→ EXERCISE DIRECTIONS: Copy, from the material below, each line where "cancellare" shows up.

→ GIVEN INFORMATION:

********

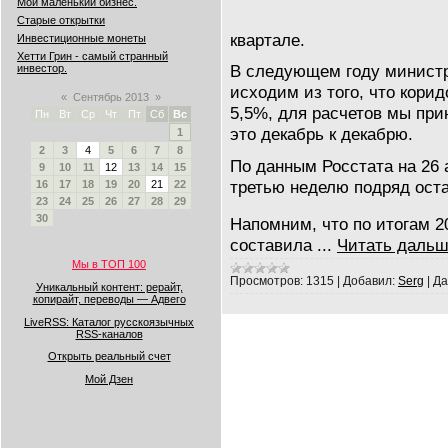
Мой маленький бизнес.
Старые открытки
квартале.
Инвестиционные монеты
Хетти Грин - самый странный
В следующем году минист
инвестор.
исходим из того, что корид
«
Сентябрь 2013
»
5,5%, для расчетов мы пр
Пн
Вт
Ср
Чт
Пт
Сб
Вс
это декабрь к декабрю.
1
2
3
4
5
6
7
8
По данным Росстата на 26 
9
10
11
12
13
14
15
третью неделю подряд ост
16
17
18
19
20
21
22
23
24
25
26
27
28
29
30
Напомним, что по итогам 2
составила
...
Читать дальш
Мы в ТОП 100
Просмотров:
1315
|
Добавил:
Serg
|
Да
Уникальный контент: рерайт,
копирайт, переводы — Адвего
LiveRSS: Каталог русскоязычных
RSS-каналов
Открыть реальный счет
Мой Дзен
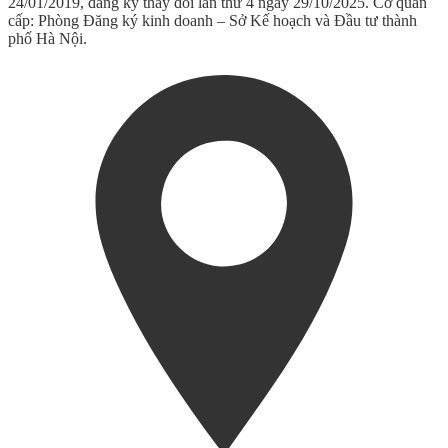
24/01/2019, đăng ký thay đổi lần thứ 4 ngày 29/10/2025. Cơ quan
cấp: Phòng Đăng ký kinh doanh – Sở Kế hoạch và Đầu tư thành
phố Hà Nội.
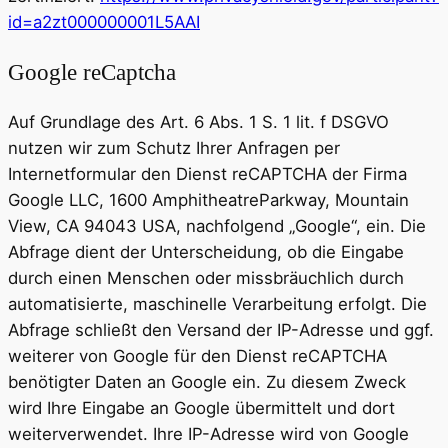
id=a2zt000000001L5AAI
Google reCaptcha
Auf Grundlage des Art. 6 Abs. 1 S. 1 lit. f DSGVO
nutzen wir zum Schutz Ihrer Anfragen per
Internetformular den Dienst reCAPTCHA der Firma
Google LLC, 1600 AmphitheatreParkway, Mountain
View, CA 94043 USA, nachfolgend „Google“, ein. Die
Abfrage dient der Unterscheidung, ob die Eingabe
durch einen Menschen oder missbräuchlich durch
automatisierte, maschinelle Verarbeitung erfolgt. Die
Abfrage schließt den Versand der IP-Adresse und ggf.
weiterer von Google für den Dienst reCAPTCHA
benötigter Daten an Google ein. Zu diesem Zweck
wird Ihre Eingabe an Google übermittelt und dort
weiterverwendet. Ihre IP-Adresse wird von Google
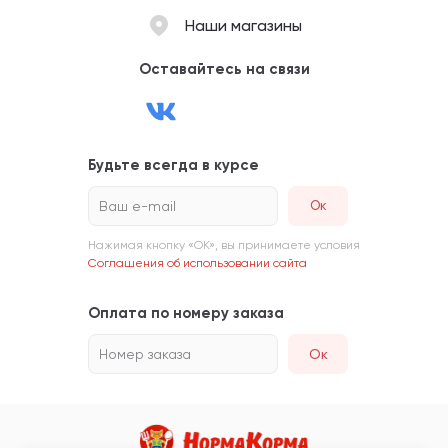
Наши магазины
Оставайтесь на связи
Будьте всегда в курсе
Ваш e-mail
Нажимая кнопку «ОК», вы принимаете условия
Соглашения об использовании сайта
Оплата по номеру заказа
Номер заказа
Ок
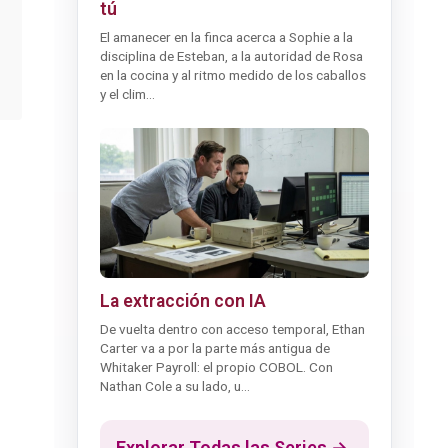
tú
El amanecer en la finca acerca a Sophie a la
disciplina de Esteban, a la autoridad de Rosa
en la cocina y al ritmo medido de los caballos
y el clim...
La extracción con IA
De vuelta dentro con acceso temporal, Ethan
Carter va a por la parte más antigua de
Whitaker Payroll: el propio COBOL. Con
Nathan Cole a su lado, u...
Explorar Todas las Series →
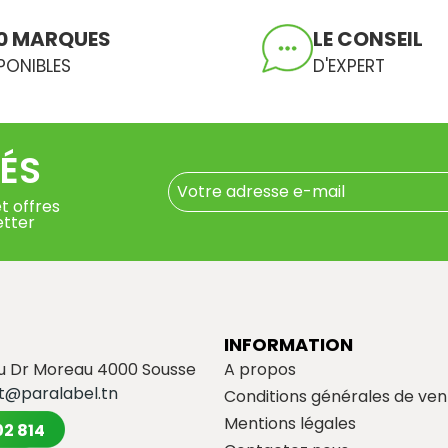
0 MARQUES
LE CONSEIL
PONIBLES
D'EXPERT
ÉS
t offres
etter
INFORMATION
du Dr Moreau 4000 Sousse
A propos
t@paralabel.tn
Conditions générales de ven
Mentions légales
02 814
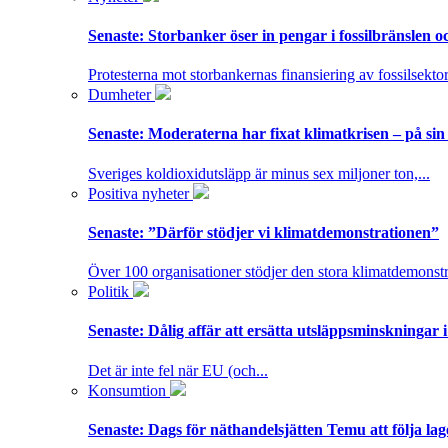
Senaste:
Storbanker öser in pengar i fossilbränslen 
Protesterna mot storbankernas finansiering av fossilsektor
Dumheter
Senaste:
Moderaterna har fixat klimatkrisen – på sin
Sveriges koldioxidutsläpp är minus sex miljoner ton,...
Positiva nyheter
Senaste:
”Därför stödjer vi klimatdemonstrationen”
Över 100 organisationer stödjer den stora klimatdemonstr
Politik
Senaste:
Dålig affär att ersätta utsläppsminskningar 
Det är inte fel när EU (och...
Konsumtion
Senaste:
Dags för näthandelsjätten Temu att följa la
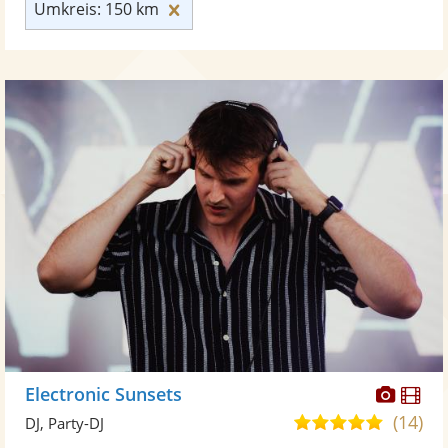
Umkreis: 150 km zurücksetzen
Umkreis: 150 km
Diese
Di
Electronic Sunsets
Künst
Kü
(14)
5,0
DJ, Party-DJ
stellt
ste
von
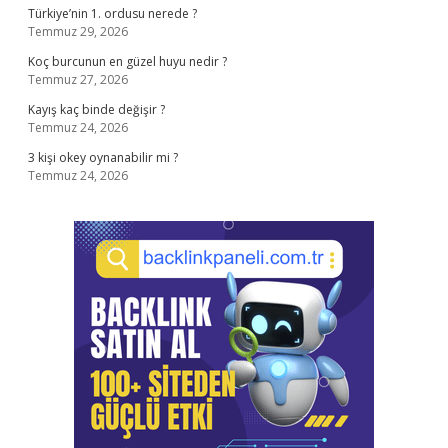
Türkiye’nin 1. ordusu nerede ?
Temmuz 29, 2026
Koç burcunun en güzel huyu nedir ?
Temmuz 27, 2026
Kayış kaç binde değişir ?
Temmuz 24, 2026
3 kişi okey oynanabilir mi ?
Temmuz 24, 2026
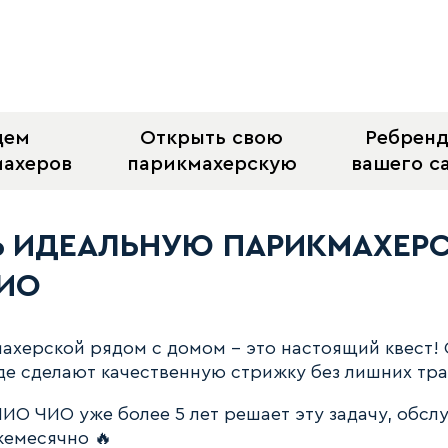
щем
Открыть свою
Ребрен
махеров
парикмахерскую
вашего с
льную парикмахерскую? Опы
Ь ИДЕАЛЬНУЮ ПАРИКМАХЕР
ИО
ахерской рядом с домом - это настоящий квест! 
где сделают качественную стрижку без лишних тра
ИО ЧИО уже более 5 лет решает эту задачу, обсл
жемесячно 🔥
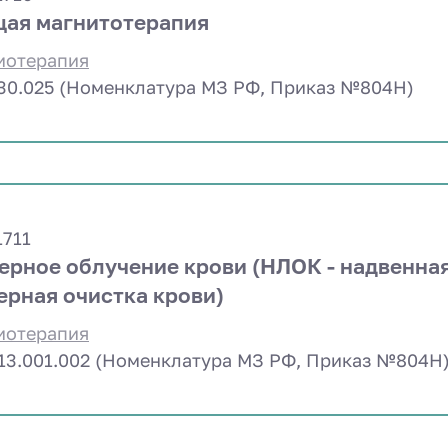
ая магнитотерапия
иотерапия
.30.025 (Номенклатура МЗ РФ, Приказ №804Н)
1711
ерное облучение крови (НЛОК - надвенна
ерная очистка крови)
иотерапия
.13.001.002 (Номенклатура МЗ РФ, Приказ №804Н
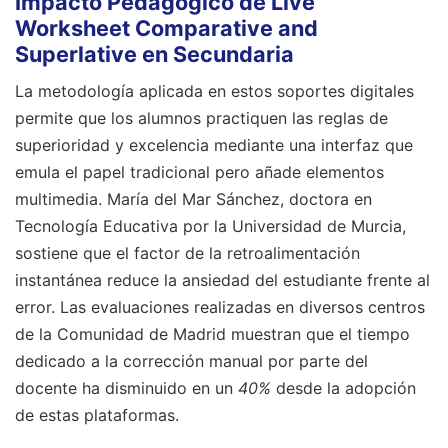
Impacto Pedagógico de Live
Worksheet Comparative and
Superlative en Secundaria
La metodología aplicada en estos soportes digitales
permite que los alumnos practiquen las reglas de
superioridad y excelencia mediante una interfaz que
emula el papel tradicional pero añade elementos
multimedia. María del Mar Sánchez, doctora en
Tecnología Educativa por la Universidad de Murcia,
sostiene que el factor de la retroalimentación
instantánea reduce la ansiedad del estudiante frente al
error. Las evaluaciones realizadas en diversos centros
de la Comunidad de Madrid muestran que el tiempo
dedicado a la corrección manual por parte del
docente ha disminuido en un
40%
desde la adopción
de estas plataformas.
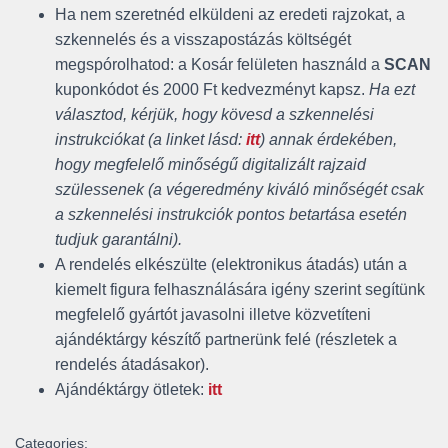
Ha nem szeretnéd elküldeni az eredeti rajzokat, a
szkennelés és a visszapostázás költségét
megspórolhatod: a Kosár felületen használd a
SCAN
kuponkódot és 2000 Ft kedvezményt kapsz.
Ha ezt
választod, kérjük, hogy kövesd a szkennelési
instrukciókat (a linket lásd:
itt
) annak érdekében,
hogy megfelelő minőségű digitalizált rajzaid
szülessenek (a végeredmény kiváló minőségét csak
a szkennelési instrukciók pontos betartása esetén
tudjuk garantálni).
A rendelés elkészülte (elektronikus átadás) után a
kiemelt figura felhasználására igény szerint segítünk
megfelelő gyártót javasolni
illetve közvetíteni
ajándéktárgy készítő partnerünk felé (részletek a
rendelés átadásakor).
Ajándéktárgy ötletek:
itt
Categories:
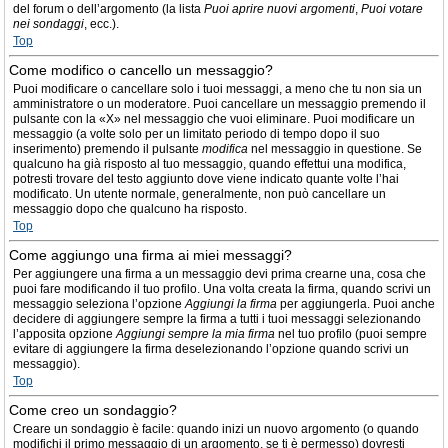
del forum o dell’argomento (la lista
Puoi aprire nuovi argomenti
,
Puoi votare
nei sondaggi
, ecc.).
Top
Come modifico o cancello un messaggio?
Puoi modificare o cancellare solo i tuoi messaggi, a meno che tu non sia un
amministratore o un moderatore. Puoi cancellare un messaggio premendo il
pulsante con la «X» nel messaggio che vuoi eliminare. Puoi modificare un
messaggio (a volte solo per un limitato periodo di tempo dopo il suo
inserimento) premendo il pulsante
modifica
nel messaggio in questione. Se
qualcuno ha già risposto al tuo messaggio, quando effettui una modifica,
potresti trovare del testo aggiunto dove viene indicato quante volte l’hai
modificato. Un utente normale, generalmente, non può cancellare un
messaggio dopo che qualcuno ha risposto.
Top
Come aggiungo una firma ai miei messaggi?
Per aggiungere una firma a un messaggio devi prima crearne una, cosa che
puoi fare modificando il tuo profilo. Una volta creata la firma, quando scrivi un
messaggio seleziona l’opzione
Aggiungi la firma
per aggiungerla. Puoi anche
decidere di aggiungere sempre la firma a tutti i tuoi messaggi selezionando
l’apposita opzione
Aggiungi sempre la mia firma
nel tuo profilo (puoi sempre
evitare di aggiungere la firma deselezionando l’opzione quando scrivi un
messaggio).
Top
Come creo un sondaggio?
Creare un sondaggio è facile: quando inizi un nuovo argomento (o quando
modifichi il primo messaggio di un argomento, se ti è permesso) dovresti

********

→ WRITTEN ANSWER:
Puoi modificare o cancellare solo i tuoi messaggi, a meno che tu non sia un
amministratore o un moderatore. Puoi cancellare un messaggio premendo il
modificato. Un utente normale, generalmente, non può cancellare un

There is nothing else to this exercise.